- Born: 22 March 1937 (age 89) Novosibirsk, Soviet Union
- Occupation: President of the Siberia–Far East branch of the Ice Hockey Federation of Russia
- Known for: International ice hockey referee
- Awards: IIHF Hall of Fame Russian Hockey Hall of Fame

= Yury Karandin =

Russian ice hockey official and administrator (born 1937)

Yury Pavlovich Karandin (Карандин, Юрий Павлович; born 22 March 1937) is a Russian retired ice hockey referee, and an active ice hockey administrator as of 2018.

Karandin officiated for 26 seasons in the Soviet Union, and was selected by the International Ice Hockey Federation (IIHF) to referee games at two Winter Olympic Games, and six Ice Hockey World Championships.
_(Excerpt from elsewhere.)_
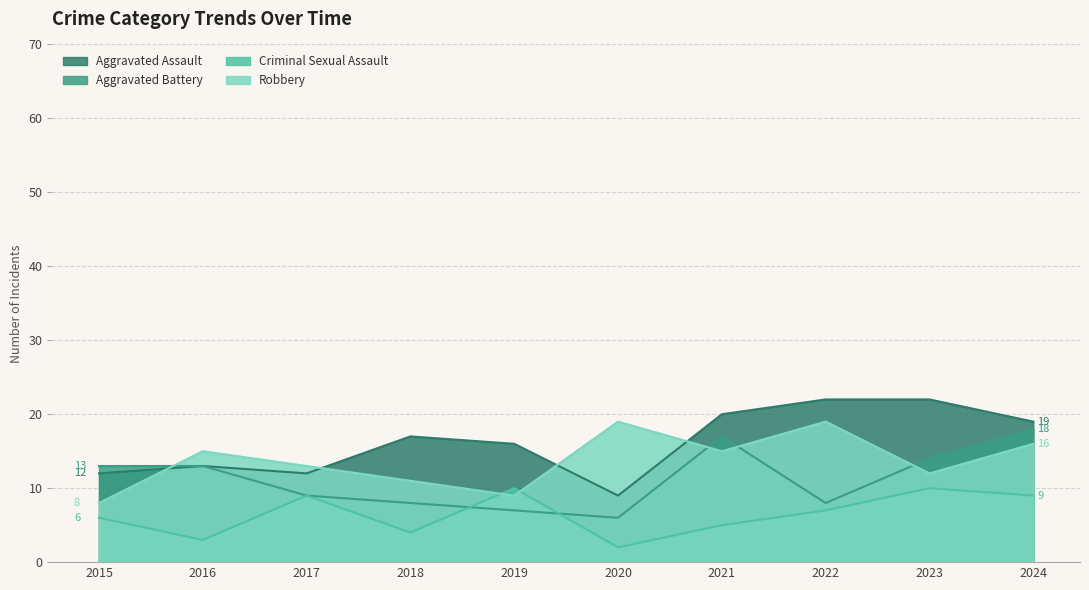

What is the spread (max minus min) of values at 2019?

9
He became the first Soviet referee chosen to officiate matches involving players from the National Hockey League, when assigned to the first Super Series. He later refereed at two Canada Cup events, and became president of the Siberia–Far East branch of the Ice Hockey Federation of Russia. In 2004, he was inducted into both the IIHF Hall of Fame, and the Russian Hockey Hall of Fame.

==Early life==
Karandin was born 22 March 1937, in Novosibirsk. Before becoming a referee, he played for HC Dynamo Novosibirsk.

==Refereeing career==
Karandin officiated 876 games within the Soviet Union ice hockey championships. He refereed matches in the Soviet Union for 26 seasons from 1961 to 1987, was named to the top ten list of the best Soviet Union referees 23 times, and refereed international matches from 1966 to 1987. He officiated at the 1972 Winter Olympics, the 1984 Winter Olympics, and six Ice Hockey World Championships in 1970, 1973, 1983, 1985, 1986, and 1987. Overall, he officiated 268 international games, which also included two IIHF World U20 Championships, and one IIHF World U18 Championship. Karandin was the first Soviet referee chosen to officiate matches involving players from the National Hockey League, when he was assigned to games in the Super Series '76. In total, he later worked four different Super Series, and two Canada Cups.
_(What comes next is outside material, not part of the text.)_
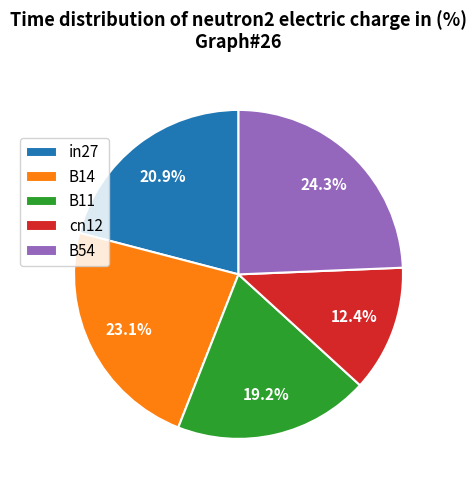

Does B54 account for over 50% of the chart?

No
"I can only state the obvious: Canadians took all the best from Soviet hockey, we took all the worst from Canadian hockey."
— Yuri Karandin, 2010

Karandin authored the book Hockey Parallels released in 2010, which recounted his experiences in ice hockey, and included several games he considered memorable. He officiated the 1969 Soviet hockey championship game between HC CSKA Moscow and HC Spartak Moscow, where he disallowed a goal by CSKA at the end of the second period because the official timekeeper's watch had expired, although the scoreboard had one second remaining. CSKA coach Anatoly Tarasov delayed resuming the match for 40 minutes in protest, before an eventual 3–1 loss to Spartak.
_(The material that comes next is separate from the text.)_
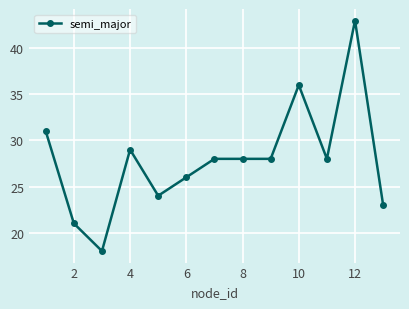

What is the smallest value displayed?

18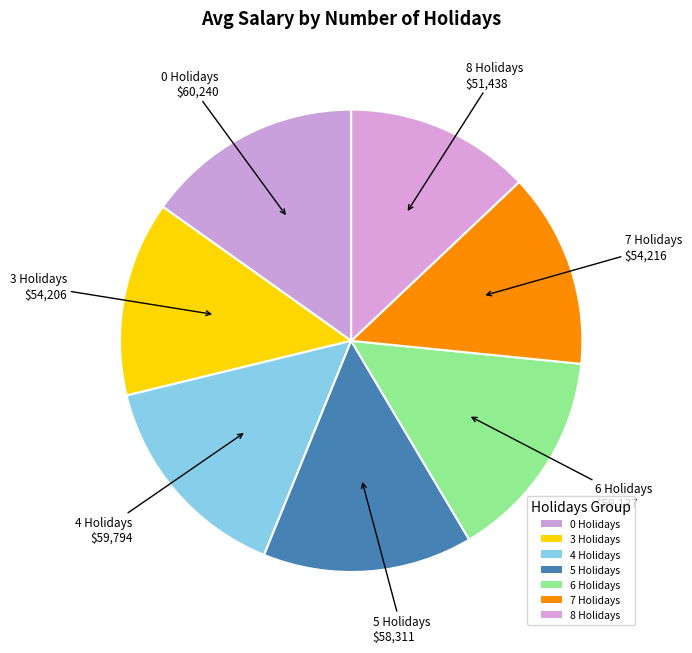

Does any single category account for the majority?

No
In the Super Series '76, Karandin stated that he was "urgently summoned to Moscow to apply for a Canadian travel visa", and that Soviet administrators quickly excused him from domestic duties to travel abroad. He expressed gratefulness to Canadians for the opportunity which changed his destiny. He officiated the 28 December 1975 victory by CSKA over the New York Rangers, and received praise from Phil Esposito. He was a linesman in the CSKA New Year's Eve match versus the Montreal Canadiens, and the 1976 Philadelphia Flyers–Red Army game. During the series, Karandin earned $10,000, but experienced difficulties when transferring the money back to the Soviet Union.

==Administration career==
Karandin was elected president of the Siberia–Far East branch of the Ice Hockey Federation of Russia in 1991. He is still active in the role as of 2018, and is also a member of the national federation's executive committee. He aims to improve lower levels of competition in the region, and grow youth ice hockey by improving the funding for schools, and coaching support. He has stated that the city of Khabarovsk is a historical strength in the region, but moving the Far East hockey branch offices further east to Vladivostok might endanger that role, despite growth in the latter city. He also wants to make improvements to the Ice Sports Palace Sibir in Novosibirsk, which is too old for the modern standards of hosting an Ice Hockey World Championship.

==Awards and honors==
Karandin was presented with a golden diploma from the IIHF in 1987, in recognition of his service. In 2004, he was inducted into both the Russian Hockey Hall of Fame, and the IIHF Hall of Fame. He was honored by the IIHF during the 2004 Men's World Ice Hockey Championships. He also refereed a hockey legends game during the 2004 event, featuring former star players from Russia, Canada, Finland, Sweden, Slovakia and the Czech Republic. In 2014, he attended the opening of the Russian Hockey Hall of Fame museum in Moscow. In July 2018, Karandin was appointed an honorary vice-president of the Ice Hockey Federation of Russia.